Два этих момента — мисселинг при продаже продуктов по инвестиционному и накопительному страхованию жизни и «окваливание» клиентов — конечно, нас беспокоят. Но, повторюсь, сами сложные структурные продукты на данном этапе продаваться неквалифицированным инвесторам перестали.
— Как именно происходит это «окваливание»?
— Клиенту дают формально провести несколько операций, фактически даже не предоставляя ему денежные средства. По итогам клиент получает определенные объемы по своим сделкам и «временные» остатки по счету, что дает ему право считаться квалифицированным инвестором. Кроме того, на рынке присутствуют и недобросовестные компании-посредники, оказывающие услуги по формированию пакета фиктивных документов для получения указанного статуса. Сегодняшняя модель отнесения потребителя к квалифицированному инвестору, к сожалению, не идеальна, и этим в свое время была вызвана инициация работы по изменению подходов.

**ИЗВЛЕЧЁННЫЕ ДАННЫЕ**
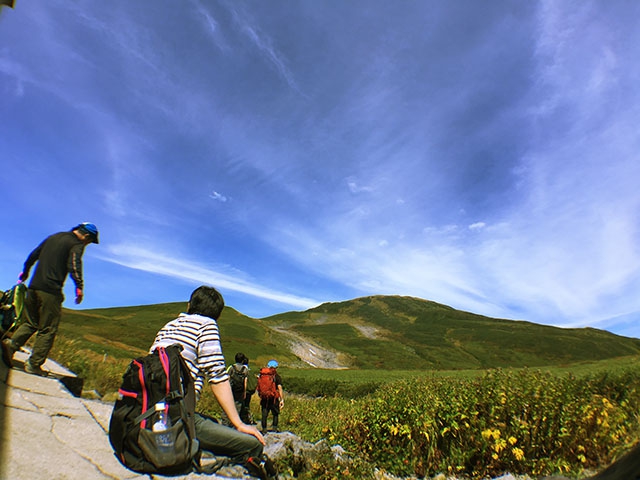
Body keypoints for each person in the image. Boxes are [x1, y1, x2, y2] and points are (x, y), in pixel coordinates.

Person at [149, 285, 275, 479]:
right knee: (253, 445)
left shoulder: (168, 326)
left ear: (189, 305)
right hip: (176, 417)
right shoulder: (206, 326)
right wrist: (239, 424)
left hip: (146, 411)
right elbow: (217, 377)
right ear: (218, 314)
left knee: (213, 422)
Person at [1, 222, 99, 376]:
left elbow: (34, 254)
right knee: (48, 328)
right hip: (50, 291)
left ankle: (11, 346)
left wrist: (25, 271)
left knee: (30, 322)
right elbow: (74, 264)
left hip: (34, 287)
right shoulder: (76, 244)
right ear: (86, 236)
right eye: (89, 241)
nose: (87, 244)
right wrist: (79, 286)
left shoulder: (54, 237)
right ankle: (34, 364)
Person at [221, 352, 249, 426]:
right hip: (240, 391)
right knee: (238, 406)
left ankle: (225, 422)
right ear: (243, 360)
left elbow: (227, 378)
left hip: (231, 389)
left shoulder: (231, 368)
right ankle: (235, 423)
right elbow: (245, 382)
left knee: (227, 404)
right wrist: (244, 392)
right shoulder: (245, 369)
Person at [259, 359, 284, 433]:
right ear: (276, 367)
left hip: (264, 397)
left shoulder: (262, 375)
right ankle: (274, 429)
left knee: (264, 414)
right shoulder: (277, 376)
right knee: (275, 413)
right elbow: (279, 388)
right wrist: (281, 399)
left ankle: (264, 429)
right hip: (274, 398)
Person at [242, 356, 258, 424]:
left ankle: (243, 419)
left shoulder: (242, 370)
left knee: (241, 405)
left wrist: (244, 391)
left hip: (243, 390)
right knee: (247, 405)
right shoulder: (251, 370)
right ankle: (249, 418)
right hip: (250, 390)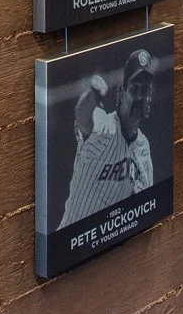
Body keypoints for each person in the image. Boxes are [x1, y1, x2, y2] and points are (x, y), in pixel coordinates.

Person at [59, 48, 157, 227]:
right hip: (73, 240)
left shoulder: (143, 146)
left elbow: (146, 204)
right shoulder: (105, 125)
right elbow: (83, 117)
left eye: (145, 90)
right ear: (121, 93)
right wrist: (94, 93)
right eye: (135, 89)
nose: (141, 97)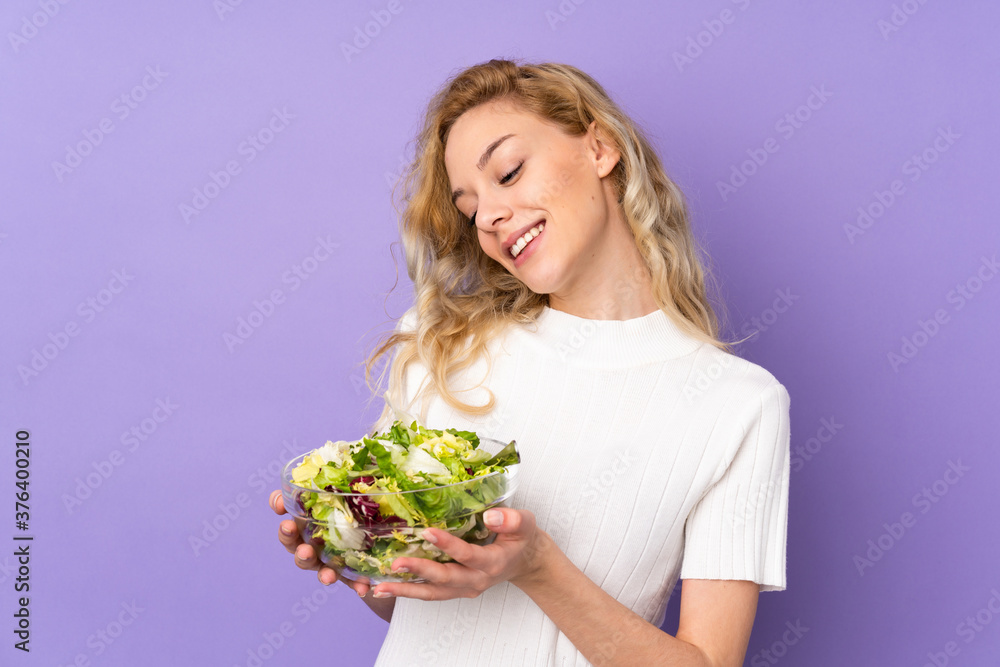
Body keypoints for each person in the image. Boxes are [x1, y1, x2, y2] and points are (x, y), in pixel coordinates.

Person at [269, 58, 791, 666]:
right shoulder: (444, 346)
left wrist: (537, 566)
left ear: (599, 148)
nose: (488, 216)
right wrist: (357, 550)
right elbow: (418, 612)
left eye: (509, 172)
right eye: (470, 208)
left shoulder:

**ЗАДАНИЕ**
Переведите на английский язык предложение из текста о квалифицированных инвесторах: «Клиенту дают формально провести несколько операций, фактически даже не предоставляя ему денежные средства».

**ПИСЬМЕННЫЙ ОТВЕТ**
The client is allowed to formally carry out several transactions without actually even being provided with any funds.